Dr. Christian Gentner Dr. Christian Gentner is working at the Institute of Communications and Navigation of the German Aerospace Center (DLR). His current research focuses on multipath assisted and indoor positioning. In 2020, he founded the DLR-spin-off TrackIn which offers an accurate, simple, and affordable ultra-wideband based localization technology which is used in retail.
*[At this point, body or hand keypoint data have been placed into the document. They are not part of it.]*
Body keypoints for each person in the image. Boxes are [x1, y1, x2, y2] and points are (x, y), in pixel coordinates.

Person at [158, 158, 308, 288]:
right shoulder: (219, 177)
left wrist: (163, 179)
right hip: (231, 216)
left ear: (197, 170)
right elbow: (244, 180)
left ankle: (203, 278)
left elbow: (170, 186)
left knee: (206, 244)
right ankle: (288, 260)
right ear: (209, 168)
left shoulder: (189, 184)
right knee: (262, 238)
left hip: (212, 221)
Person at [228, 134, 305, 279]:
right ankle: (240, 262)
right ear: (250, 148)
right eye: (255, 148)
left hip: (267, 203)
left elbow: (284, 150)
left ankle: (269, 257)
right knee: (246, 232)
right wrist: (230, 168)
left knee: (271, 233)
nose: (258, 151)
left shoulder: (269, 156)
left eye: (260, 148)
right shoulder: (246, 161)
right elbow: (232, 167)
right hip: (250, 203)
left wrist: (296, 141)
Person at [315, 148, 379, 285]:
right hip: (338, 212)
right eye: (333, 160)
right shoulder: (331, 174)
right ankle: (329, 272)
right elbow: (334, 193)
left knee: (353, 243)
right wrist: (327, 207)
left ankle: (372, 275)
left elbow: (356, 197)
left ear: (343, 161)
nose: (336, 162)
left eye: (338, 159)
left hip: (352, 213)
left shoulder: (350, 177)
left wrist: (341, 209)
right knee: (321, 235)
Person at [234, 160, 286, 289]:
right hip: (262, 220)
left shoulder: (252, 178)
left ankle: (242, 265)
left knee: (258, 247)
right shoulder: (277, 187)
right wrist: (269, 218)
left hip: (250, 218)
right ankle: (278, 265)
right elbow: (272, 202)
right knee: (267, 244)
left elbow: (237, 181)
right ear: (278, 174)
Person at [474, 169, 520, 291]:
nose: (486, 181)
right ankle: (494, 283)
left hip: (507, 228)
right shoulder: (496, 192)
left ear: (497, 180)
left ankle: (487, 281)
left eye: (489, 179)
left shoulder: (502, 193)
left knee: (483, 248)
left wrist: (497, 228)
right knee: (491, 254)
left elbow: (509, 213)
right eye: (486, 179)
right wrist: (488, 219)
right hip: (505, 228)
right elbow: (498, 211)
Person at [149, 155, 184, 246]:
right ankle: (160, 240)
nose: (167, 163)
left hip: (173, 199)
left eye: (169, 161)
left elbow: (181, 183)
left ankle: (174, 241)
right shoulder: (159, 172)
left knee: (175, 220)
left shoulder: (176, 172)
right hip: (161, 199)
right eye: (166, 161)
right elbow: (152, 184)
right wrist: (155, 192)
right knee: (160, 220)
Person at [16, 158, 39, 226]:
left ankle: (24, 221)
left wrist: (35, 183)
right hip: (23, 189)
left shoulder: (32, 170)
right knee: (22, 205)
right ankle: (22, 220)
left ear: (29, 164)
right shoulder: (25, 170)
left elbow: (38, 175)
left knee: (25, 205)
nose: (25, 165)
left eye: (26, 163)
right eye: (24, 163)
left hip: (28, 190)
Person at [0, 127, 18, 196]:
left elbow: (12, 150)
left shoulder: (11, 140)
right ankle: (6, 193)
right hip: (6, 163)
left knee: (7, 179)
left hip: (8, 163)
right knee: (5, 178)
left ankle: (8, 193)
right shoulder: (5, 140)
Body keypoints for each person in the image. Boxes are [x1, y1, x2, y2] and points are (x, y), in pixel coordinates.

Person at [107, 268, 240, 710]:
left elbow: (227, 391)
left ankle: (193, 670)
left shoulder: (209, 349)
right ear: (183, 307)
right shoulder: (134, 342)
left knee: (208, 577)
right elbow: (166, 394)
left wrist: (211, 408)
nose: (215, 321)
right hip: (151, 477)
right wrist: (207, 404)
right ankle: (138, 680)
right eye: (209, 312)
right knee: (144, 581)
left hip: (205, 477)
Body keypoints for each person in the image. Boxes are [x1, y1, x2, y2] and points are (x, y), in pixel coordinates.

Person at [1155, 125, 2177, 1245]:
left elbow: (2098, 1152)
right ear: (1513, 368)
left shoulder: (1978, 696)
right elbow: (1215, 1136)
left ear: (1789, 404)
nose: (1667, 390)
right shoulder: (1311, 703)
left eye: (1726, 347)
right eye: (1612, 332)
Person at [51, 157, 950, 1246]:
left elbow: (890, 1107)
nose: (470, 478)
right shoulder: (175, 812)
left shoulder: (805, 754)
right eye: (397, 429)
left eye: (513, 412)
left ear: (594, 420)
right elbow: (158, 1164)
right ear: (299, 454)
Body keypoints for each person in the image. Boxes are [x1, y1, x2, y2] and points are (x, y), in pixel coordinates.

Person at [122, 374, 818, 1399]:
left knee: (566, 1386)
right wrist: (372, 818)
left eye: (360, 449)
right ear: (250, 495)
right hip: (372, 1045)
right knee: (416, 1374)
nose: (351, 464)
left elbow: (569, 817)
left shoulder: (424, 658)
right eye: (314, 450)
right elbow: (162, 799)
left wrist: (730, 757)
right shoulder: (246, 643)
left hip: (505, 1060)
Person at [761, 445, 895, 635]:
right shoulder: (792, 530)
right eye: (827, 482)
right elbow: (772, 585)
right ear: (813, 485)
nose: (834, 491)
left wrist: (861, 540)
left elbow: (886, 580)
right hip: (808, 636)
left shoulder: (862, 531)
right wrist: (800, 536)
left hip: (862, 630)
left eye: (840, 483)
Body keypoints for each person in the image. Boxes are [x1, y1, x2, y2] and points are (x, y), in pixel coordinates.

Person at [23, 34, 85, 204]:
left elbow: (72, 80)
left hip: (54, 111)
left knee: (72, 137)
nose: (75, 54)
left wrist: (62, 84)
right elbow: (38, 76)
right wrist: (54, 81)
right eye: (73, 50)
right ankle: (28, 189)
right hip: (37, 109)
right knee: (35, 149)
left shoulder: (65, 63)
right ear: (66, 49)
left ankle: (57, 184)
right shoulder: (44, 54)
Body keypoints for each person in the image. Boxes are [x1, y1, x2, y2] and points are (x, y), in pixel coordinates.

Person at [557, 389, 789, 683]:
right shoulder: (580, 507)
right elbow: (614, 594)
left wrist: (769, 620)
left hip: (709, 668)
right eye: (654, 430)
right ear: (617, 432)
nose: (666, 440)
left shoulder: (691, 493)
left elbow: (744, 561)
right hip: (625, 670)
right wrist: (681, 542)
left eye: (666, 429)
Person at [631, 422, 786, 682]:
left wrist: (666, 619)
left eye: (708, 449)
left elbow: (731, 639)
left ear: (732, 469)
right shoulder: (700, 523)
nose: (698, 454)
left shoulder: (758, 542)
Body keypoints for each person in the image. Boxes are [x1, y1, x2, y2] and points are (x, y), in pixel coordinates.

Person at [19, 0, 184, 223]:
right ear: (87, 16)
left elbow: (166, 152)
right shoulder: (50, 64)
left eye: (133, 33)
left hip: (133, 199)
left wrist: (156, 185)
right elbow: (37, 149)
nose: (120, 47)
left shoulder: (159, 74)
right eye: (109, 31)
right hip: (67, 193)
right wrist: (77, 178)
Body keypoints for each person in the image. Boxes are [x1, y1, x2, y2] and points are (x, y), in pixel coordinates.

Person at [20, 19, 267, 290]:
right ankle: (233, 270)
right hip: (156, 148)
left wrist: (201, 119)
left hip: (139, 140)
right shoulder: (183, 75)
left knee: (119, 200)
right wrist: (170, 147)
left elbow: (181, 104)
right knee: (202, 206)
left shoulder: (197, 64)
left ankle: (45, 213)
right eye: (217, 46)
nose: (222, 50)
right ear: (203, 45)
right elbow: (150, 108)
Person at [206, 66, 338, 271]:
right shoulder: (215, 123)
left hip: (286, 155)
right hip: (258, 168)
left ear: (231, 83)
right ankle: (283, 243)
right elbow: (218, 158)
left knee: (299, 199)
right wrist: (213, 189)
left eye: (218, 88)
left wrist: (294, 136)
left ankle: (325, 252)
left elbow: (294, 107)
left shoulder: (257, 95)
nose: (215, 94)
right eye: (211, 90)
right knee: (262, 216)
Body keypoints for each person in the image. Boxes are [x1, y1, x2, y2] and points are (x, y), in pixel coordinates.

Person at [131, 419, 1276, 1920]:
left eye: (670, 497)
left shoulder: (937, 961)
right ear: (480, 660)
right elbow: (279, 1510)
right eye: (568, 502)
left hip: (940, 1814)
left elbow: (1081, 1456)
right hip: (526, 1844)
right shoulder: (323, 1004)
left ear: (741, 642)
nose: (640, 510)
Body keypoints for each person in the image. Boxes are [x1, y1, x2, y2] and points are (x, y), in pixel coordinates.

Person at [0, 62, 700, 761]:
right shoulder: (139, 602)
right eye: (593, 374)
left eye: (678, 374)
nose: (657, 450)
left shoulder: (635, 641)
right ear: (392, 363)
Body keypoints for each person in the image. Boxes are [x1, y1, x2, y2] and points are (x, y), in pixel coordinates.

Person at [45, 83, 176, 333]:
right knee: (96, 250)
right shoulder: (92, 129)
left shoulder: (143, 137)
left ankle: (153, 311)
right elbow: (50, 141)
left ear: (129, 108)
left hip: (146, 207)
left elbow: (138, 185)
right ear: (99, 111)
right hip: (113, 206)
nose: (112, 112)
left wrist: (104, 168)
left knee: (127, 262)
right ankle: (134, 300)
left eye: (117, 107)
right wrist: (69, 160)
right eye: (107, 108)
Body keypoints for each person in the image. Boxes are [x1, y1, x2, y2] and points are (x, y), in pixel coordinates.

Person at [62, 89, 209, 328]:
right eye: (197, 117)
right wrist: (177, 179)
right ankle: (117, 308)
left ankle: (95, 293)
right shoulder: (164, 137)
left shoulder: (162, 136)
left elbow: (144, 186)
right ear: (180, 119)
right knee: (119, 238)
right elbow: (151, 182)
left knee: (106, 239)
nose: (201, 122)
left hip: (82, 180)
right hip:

Factor Graphs for Non-linear Estimation Problems

Time: Monday, April 24, 4:00 p.m. - 5:30 p.m.
Room: Big Sur

While the Kalman Filter (KF) family (linear KF, EKF, UKF, etc.) has been the workhorse of navigation systems for several decades, the factor graph is a generalization of the Kalman Filter that offers improved performance for non-linear systems and is more easily applied to complex systems. In this tutorial, factor graph method for estimating non-linear systems will be introduced to those who are already familiar with Kalman Filter estimators. A comparison of the factor graph vs the extended Kalman Filter will be presented.

Dr. Clark Taylor Dr. Clark Taylor is the ANT Center director and an assistant professor at the Air Force Institute of Technology. He received his PhD from University of California, San Diego, and previously worked as a senior research engineer with the Air Force Research Laboratory and an assistant professor in electrical engineering at Brigham Young University.